= Allison Gollust =

American media executive

Allison Gollust (born October 2, 1972) is an American media executive. She worked as an executive vice president and the chief marketing officer of CNN Worldwide until February 2022. Gollust was director of communications for Andrew Cuomo from October 2012 to March 2013.

== Career ==
Gollust worked as a news anchor, reporter, and producer in Denver, Colorado. In 1997, she became a senior publicist for the Today show. Gollust later led communications for MSNBC, NBC News, CNBC, and The Weather Channel. She became a chief spokeswoman and executive vice president of corporate communications at NBCUniversal.

In October 2012, New York governor Andrew Cuomo named Gollust as his communications director, replacing Richard Bamberger. She left her role on March 1, 2013 to join CNN Worldwide. In February 2022, Gollust resigned from CNN after a probe found she had violated company policies.

===CNN===

Gollust was the executive vice-president and chief marketing officer at CNN. In February 2021, Gollust was seen as a candidate to succeed Jeff Zucker if he stepped down as the CNN president. On February 3, 2022, Rolling Stone, citing an anonymous source, reported that Gollust and Zucker advised governor Andrew Cuomo on how to respond to Donald Trump's criticisms of Cuomo. This appeared to breach journalistic ethics. On February 15, 2022, Jason Kilar, the CEO of CNN parent company WarnerMedia, stated in a memo that Gollust resigned from CNN after a WarnerMedia commissioned investigation "performed by a third-party law firm and led by a former federal judge" found that she violated "Company policies, including CNN’s News Standards and Practices." The investigation was "commissioned in September" and concluded the weekend before she resigned.

==Personal life==
In 2013, Gollust lived in Manhattan with her husband and two daughters. Gollust and her husband divorced in 2015.
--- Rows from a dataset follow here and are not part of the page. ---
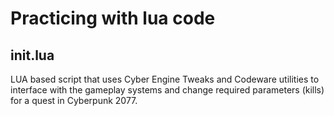 # Practicing with lua code

## init.lua
LUA based script that uses Cyber Engine Tweaks and Codeware utilities to interface with the gameplay systems and change required parameters (kills) for a quest in Cyberpunk 2077.
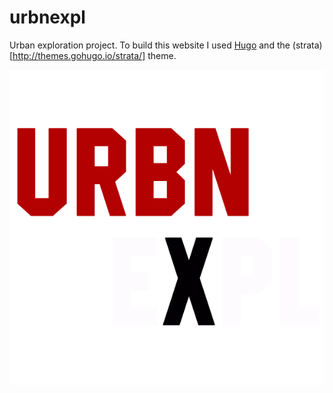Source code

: # urbnexpl
Urban exploration project. To build this website I used [Hugo](https://gohugo.io/) and the (strata)[http://themes.gohugo.io/strata/] theme.

![URBNEXPL](/static/images/avatar.png)
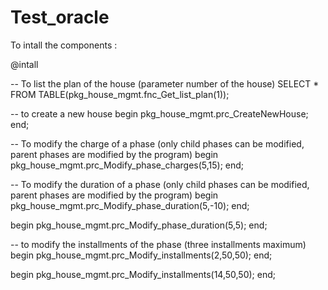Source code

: # Test_oracle
To intall the components :

@intall 


-- To list the plan of the house (parameter number of the house)
SELECT *
FROM TABLE(pkg_house_mgmt.fnc_Get_list_plan(1));

-- to create a new house
begin
   pkg_house_mgmt.prc_CreateNewHouse;
end;

-- To modify the charge of a phase (only child phases can be modified, parent phases are modified by the program)
begin
   pkg_house_mgmt.prc_Modify_phase_charges(5,15);
end;

-- To modify the duration of a phase (only child phases can be modified, parent phases are modified by the program)
begin
   pkg_house_mgmt.prc_Modify_phase_duration(5,-10);
end;

begin
   pkg_house_mgmt.prc_Modify_phase_duration(5,5);
end;

-- to modify the installments of the phase (three installments maximum)
begin
   pkg_house_mgmt.prc_Modify_installments(2,50,50);
end;

begin
   pkg_house_mgmt.prc_Modify_installments(14,50,50);
end;
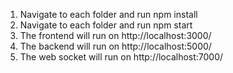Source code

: 1. Navigate to each folder and run npm install
2. Navigate to each folder and run npm start
3. The frontend will run on http://localhost:3000/
4. The backend will run on http://localhost:5000/
5. The web socket will run on http://localhost:7000/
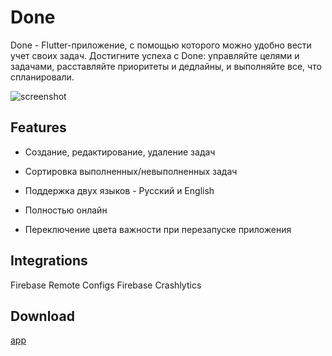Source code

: # Done
Done - Flutter-приложение, с помощью которого можно удобно вести учет своих задач.
Достигните успеха с Done: управляйте целями и задачами, расставляйте приоритеты и дедлайны, и выполняйте все, что спланировали.


![screenshot](https://user-images.githubusercontent.com/90920052/183743247-e693f71c-db7e-4484-b6e0-7224a6ef8c28.jpg)
## Features

* Cоздание, редактирование, удаление задач
* Cортировка выполненных/невыполненных задач
* Поддержка двух языков - Русский и English

* Полностью онлайн
* Переключение цвета важности при перезапуске приложения

## Integrations

Firebase Remote Configs
Firebase Crashlytics

## Download
[app](https://disk.yandex.ru/d/FSZgFcrhkY09rg) 
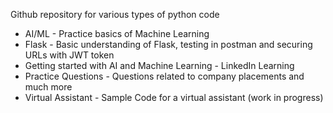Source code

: Github repository for various types of python code
 - AI/ML - Practice basics of Machine Learning
 - Flask - Basic understanding of Flask, testing in postman and securing URLs with JWT token
 - Getting started with AI and Machine Learning - LinkedIn Learning
 - Practice Questions - Questions related to company placements and much more
 - Virtual Assistant - Sample Code for a virtual assistant (work in progress)
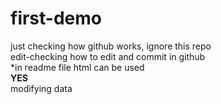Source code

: # first-demo
just checking how github works, ignore this repo
<br>
edit-checking how to edit and commit in github
<br>
*in readme file html can be used
<br>
<b>YES</b>
<br>
modifying data

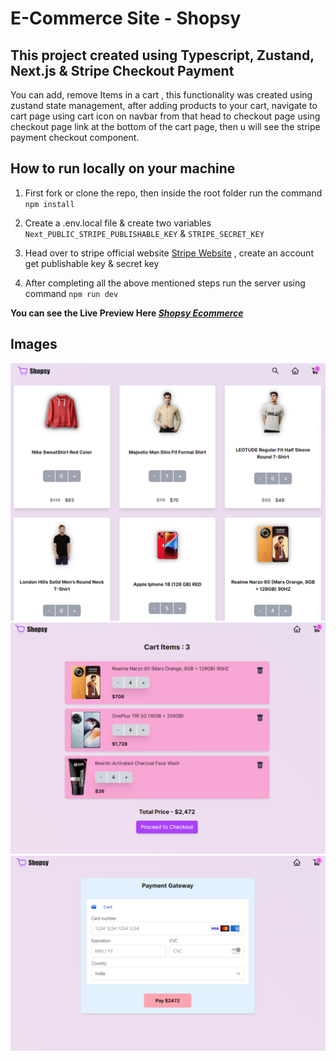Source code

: # E-Commerce Site - Shopsy

## This project created using Typescript, Zustand, Next.js & Stripe Checkout Payment

You can add, remove Items in a cart , this functionality was created using zustand state management, after adding products to your cart, navigate to cart page using cart icon on navbar from that head to checkout page using checkout page link at the bottom of the cart page, then u will see the stripe payment checkout component.

## How to run locally on your machine

1. First fork or clone the repo, then inside the root folder run the command `npm install`

2. Create a .env.local file & create two variables `Next_PUBLIC_STRIPE_PUBLISHABLE_KEY` & `STRIPE_SECRET_KEY`

3. Head over to stripe official website [Stripe Website](https://stripe.com/en-in) , create an account get publishable key & secret key

4. After completing all the above mentioned steps run the server using command `npm run dev`

**You can see the Live Preview Here _[Shopsy Ecommerce](https://ecommerce-store-in-ts-next-js.vercel.app/)_**

## Images

![Home Page](/public/home-page.png)
![Cart Page](/public/cart-page.png)
![Checkout Page](/public/checkout-page.png)
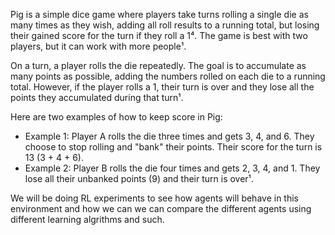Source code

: Pig is a simple dice game where players take turns rolling a single die as many times as they wish, adding all roll results to a running total, but losing their gained score for the turn if they roll a 1⁴. The game is best with two players, but it can work with more people¹. 

On a turn, a player rolls the die repeatedly. The goal is to accumulate as many points as possible, adding the numbers rolled on each die to a running total. However, if the player rolls a 1, their turn is over and they lose all the points they accumulated during that turn¹. 

Here are two examples of how to keep score in Pig:
- Example 1: Player A rolls the die three times and gets 3, 4, and 6. They choose to stop rolling and "bank" their points. Their score for the turn is 13 (3 + 4 + 6).
- Example 2: Player B rolls the die four times and gets 2, 3, 4, and 1. They lose all their unbanked points (9) and their turn is over¹.

We will be doing RL experiments to see how agents will behave in this environment and how we can we can compare the different agents
using different learning algrithms and such.
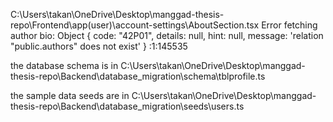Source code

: C:\Users\takan\OneDrive\Desktop\manggad-thesis-repo\Frontend\app\(user)\account-settings\AboutSection.tsx
Error fetching author bio: 
Object { code: "42P01", details: null, hint: null, message: 'relation "public.authors" does not exist' }
<anonymous code>:1:145535

the database schema is in C:\Users\takan\OneDrive\Desktop\manggad-thesis-repo\Backend\database_migration\schema\tblprofile.ts

the sample data seeds are in C:\Users\takan\OneDrive\Desktop\manggad-thesis-repo\Backend\database_migration\seeds\users.ts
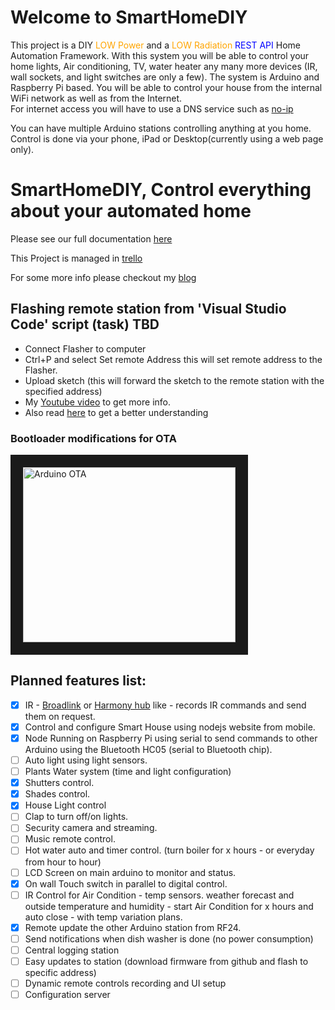 
# Welcome to SmartHomeDIY

This project is a DIY <span style="color:orange">LOW Power</span> and a <span style="color:orange">LOW Radiation</span> <span style="color:blue">REST API</span> Home Automation Framework.
With this system you will be able to control your home lights, Air conditioning, TV, water heater any many more devices (IR, wall sockets, and light switches are only a few).
The system is Arduino and Raspberry Pi based.
You will be able to control your house from the internal WiFi network as well as from the Internet.</br>
For internet access you will have to use a DNS service such as [no-ip](https://www.noip.com/free?gclid=Cj0KCQiAj4biBRC-ARIsAA4WaFiQeMklZ1TYbty1hthazzI8TCtS24gkB4rJyCSRdwulj-RzcK-DRw8aAsyBEALw_wcB&utm_campaign=free-dynamic-dns&utm_medium=cpc&utm_source=adwords&utm_term=free-dynamic-dns)

You can have multiple Arduino stations controlling anything at you home.</br>
Control is done via your phone, iPad or Desktop(currently using a web page only).

# SmartHomeDIY, Control everything about your automated home

Please see our full documentation [here](https://benchuk.github.io/SmartHomeDIY_Docs/)

This Project is managed in [trello](https://trello.com/b/8ODwVl67/diy-smart-home)

For some more info please checkout my [blog](https://www.2bitornot2bit.com/blog/smart-your-home-up-with-raspberry-pi-nodejs-bluetooth-serial-and-rf24)

## Flashing remote station from 'Visual Studio Code' script (task) TBD

* Connect Flasher to computer
* Ctrl+P and select Set remote Address this will set remote address to the Flasher.
* Upload sketch (this will forward the sketch to the remote station with the specified address)
* My [Youtube video](https://youtu.be/8xJqVeZkEw8) to get more info.
* Also read [here](https://www.2bitornot2bit.com/blog/arduino-bootloader-with-ota-over-the-air-support-over-nrf24l01) to get a better understanding


### Bootloader modifications for OTA

<a href="http://www.youtube.com/watch?feature=player_embedded&v=8xJqVeZkEw8
" target="_blank"><img src="http://img.youtube.com/vi/8xJqVeZkEw8/0.jpg" 
alt="Arduino OTA" width="340" height="280" border="20" /></a>



## Planned features list:

- [x]  IR - <a href="http://www.ibroadlink.com/" target="_blank">Broadlink</a> or  <a href="https://www.logitech.com/en-us/product/harmony-hub" target="_blank">Harmony hub</a> like - records IR commands and send them on request.
- [x]  Control and configure Smart House using nodejs website from mobile.
- [x]  Node Running on Raspberry Pi using serial to send commands to other Arduino using the Bluetooth HC05 (serial to Bluetooth chip).
- [ ]  Auto light using light sensors.
- [ ]  Plants Water system (time and light configuration)
- [x]  Shutters control.
- [x]  Shades control.
- [x]  House Light control
- [ ]  Clap to turn off/on lights.
- [ ]  Security camera and streaming.
- [ ]  Music remote control.
- [ ]  Hot water auto and timer control. (turn boiler for x hours - or everyday from hour to hour)
- [ ]  LCD Screen on main arduino to monitor and status.
- [x]  On wall Touch switch in parallel to digital control.
- [ ]  IR Control for Air Condition - temp sensors. weather forecast and outside temperature and humidity - start Air Condition for x hours and auto close - with temp variation plans.
- [x]  Remote update the other Arduino station from RF24.
- [ ]  Send notifications when dish washer is done (no power consumption)
- [ ]  Central logging station
- [ ]  Easy updates to station (download firmware from github and flash to specific address)
- [ ]  Dynamic remote controls recording and UI setup
- [ ]  Configuration server
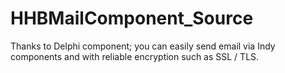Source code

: # HHBMailComponent_Source
 Thanks to Delphi component; you can easily send email via Indy components and with reliable encryption such as SSL / TLS.
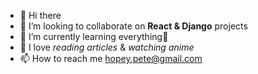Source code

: - 👋 Hi there
- 👀 I’m looking to collaborate on **React & Django** projects
- 🌱 I’m currently learning everything🤣
- 💞️ I love *reading articles* & *watching anime*
- 📫 How to reach me hopey.pete@gmail.com

<!---
Achiengy/Achiengy is a ✨ special ✨ repository because its `README.md` (this file) appears on your GitHub profile.
You can click the Preview link to take a look at your changes.
--->
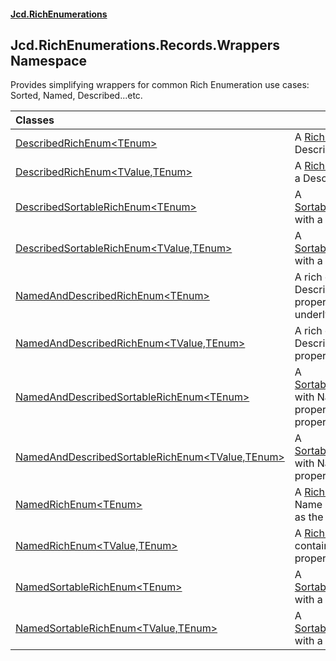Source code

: #### [Jcd.RichEnumerations](index.md 'index')

## Jcd.RichEnumerations.Records.Wrappers Namespace

Provides simplifying wrappers for common Rich Enumeration use cases: Sorted, Named, Described...etc.

| Classes | |
| :--- | :--- |
| [DescribedRichEnum&lt;TEnum&gt;](Jcd.RichEnumerations.Records.Wrappers.DescribedRichEnum_TEnum_.md 'Jcd.RichEnumerations.Records.Wrappers.DescribedRichEnum<TEnum>') | A [RichEnum&lt;TEnum&gt;](Jcd.RichEnumerations.Records.RichEnum_TEnum_.md 'Jcd.RichEnumerations.Records.RichEnum<TEnum>') with a Description property. |
| [DescribedRichEnum&lt;TValue,TEnum&gt;](Jcd.RichEnumerations.Records.Wrappers.DescribedRichEnum_TValue,TEnum_.md 'Jcd.RichEnumerations.Records.Wrappers.DescribedRichEnum<TValue,TEnum>') | A [RichEnum&lt;TValue,TEnum&gt;](Jcd.RichEnumerations.Records.RichEnum_TValue,TEnum_.md 'Jcd.RichEnumerations.Records.RichEnum<TValue,TEnum>') with a Description property. |
| [DescribedSortableRichEnum&lt;TEnum&gt;](Jcd.RichEnumerations.Records.Wrappers.DescribedSortableRichEnum_TEnum_.md 'Jcd.RichEnumerations.Records.Wrappers.DescribedSortableRichEnum<TEnum>') | A [SortableRichEnum&lt;TValue,TEnum&gt;](Jcd.RichEnumerations.Records.SortableRichEnum_TValue,TEnum_.md 'Jcd.RichEnumerations.Records.SortableRichEnum<TValue,TEnum>') with a Description property. |
| [DescribedSortableRichEnum&lt;TValue,TEnum&gt;](Jcd.RichEnumerations.Records.Wrappers.DescribedSortableRichEnum_TValue,TEnum_.md 'Jcd.RichEnumerations.Records.Wrappers.DescribedSortableRichEnum<TValue,TEnum>') | A [SortableRichEnum&lt;TValue,TEnum&gt;](Jcd.RichEnumerations.Records.SortableRichEnum_TValue,TEnum_.md 'Jcd.RichEnumerations.Records.SortableRichEnum<TValue,TEnum>') with a Description property. |
| [NamedAndDescribedRichEnum&lt;TEnum&gt;](Jcd.RichEnumerations.Records.Wrappers.NamedAndDescribedRichEnum_TEnum_.md 'Jcd.RichEnumerations.Records.Wrappers.NamedAndDescribedRichEnum<TEnum>') | A rich enumeration containing Description, Name and Value properties with int as the underlying Value data type. |
| [NamedAndDescribedRichEnum&lt;TValue,TEnum&gt;](Jcd.RichEnumerations.Records.Wrappers.NamedAndDescribedRichEnum_TValue,TEnum_.md 'Jcd.RichEnumerations.Records.Wrappers.NamedAndDescribedRichEnum<TValue,TEnum>') | A rich enumeration containing Description, Name and Value properties. |
| [NamedAndDescribedSortableRichEnum&lt;TEnum&gt;](Jcd.RichEnumerations.Records.Wrappers.NamedAndDescribedSortableRichEnum_TEnum_.md 'Jcd.RichEnumerations.Records.Wrappers.NamedAndDescribedSortableRichEnum<TEnum>') | A [SortableRichEnum&lt;TValue,TEnum&gt;](Jcd.RichEnumerations.Records.SortableRichEnum_TValue,TEnum_.md 'Jcd.RichEnumerations.Records.SortableRichEnum<TValue,TEnum>')  with Name and Description properties. The type of the Value property is [System.Int32](https://docs.microsoft.com/en-us/dotnet/api/System.Int32 'System.Int32'). |
| [NamedAndDescribedSortableRichEnum&lt;TValue,TEnum&gt;](Jcd.RichEnumerations.Records.Wrappers.NamedAndDescribedSortableRichEnum_TValue,TEnum_.md 'Jcd.RichEnumerations.Records.Wrappers.NamedAndDescribedSortableRichEnum<TValue,TEnum>') | A [SortableRichEnum&lt;TValue,TEnum&gt;](Jcd.RichEnumerations.Records.SortableRichEnum_TValue,TEnum_.md 'Jcd.RichEnumerations.Records.SortableRichEnum<TValue,TEnum>')  with Name and Description properties. |
| [NamedRichEnum&lt;TEnum&gt;](Jcd.RichEnumerations.Records.Wrappers.NamedRichEnum_TEnum_.md 'Jcd.RichEnumerations.Records.Wrappers.NamedRichEnum<TEnum>') | A [RichEnum&lt;TEnum&gt;](Jcd.RichEnumerations.Records.RichEnum_TEnum_.md 'Jcd.RichEnumerations.Records.RichEnum<TEnum>') containing Name and Value properties with int as the underlying Value data type. |
| [NamedRichEnum&lt;TValue,TEnum&gt;](Jcd.RichEnumerations.Records.Wrappers.NamedRichEnum_TValue,TEnum_.md 'Jcd.RichEnumerations.Records.Wrappers.NamedRichEnum<TValue,TEnum>') | A [RichEnum&lt;TValue,TEnum&gt;](Jcd.RichEnumerations.Records.RichEnum_TValue,TEnum_.md 'Jcd.RichEnumerations.Records.RichEnum<TValue,TEnum>') containing Name and Value properties. |
| [NamedSortableRichEnum&lt;TEnum&gt;](Jcd.RichEnumerations.Records.Wrappers.NamedSortableRichEnum_TEnum_.md 'Jcd.RichEnumerations.Records.Wrappers.NamedSortableRichEnum<TEnum>') | A [SortableRichEnum&lt;TValue,TEnum&gt;](Jcd.RichEnumerations.Records.SortableRichEnum_TValue,TEnum_.md 'Jcd.RichEnumerations.Records.SortableRichEnum<TValue,TEnum>') with a Name property. |
| [NamedSortableRichEnum&lt;TValue,TEnum&gt;](Jcd.RichEnumerations.Records.Wrappers.NamedSortableRichEnum_TValue,TEnum_.md 'Jcd.RichEnumerations.Records.Wrappers.NamedSortableRichEnum<TValue,TEnum>') | A [SortableRichEnum&lt;TValue,TEnum&gt;](Jcd.RichEnumerations.Records.SortableRichEnum_TValue,TEnum_.md 'Jcd.RichEnumerations.Records.SortableRichEnum<TValue,TEnum>') with a Name property. |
=== Relationship with Jeff Zucker ===
In February 2022, Gollust and Zucker announced that they had a public and personal relationship that had turned romantic. Despite claiming that her sexual relationship with the CNN president developed in the past two or three years by that point in time, allegedly due to the COVID-19 pandemic, many media personalities repudiated this claim of hers as a "lie" by saying that their controversial relationship had been known for far longer than that. For example, in her 2021 memoir book titled Going There, Katie Couric asserts that both Gollust and Zucker had engaged in "inappropriate behavior" that was an "open secret" for nearly ten years. It is believed by many people that their controversial relationship began as an extramarital affair.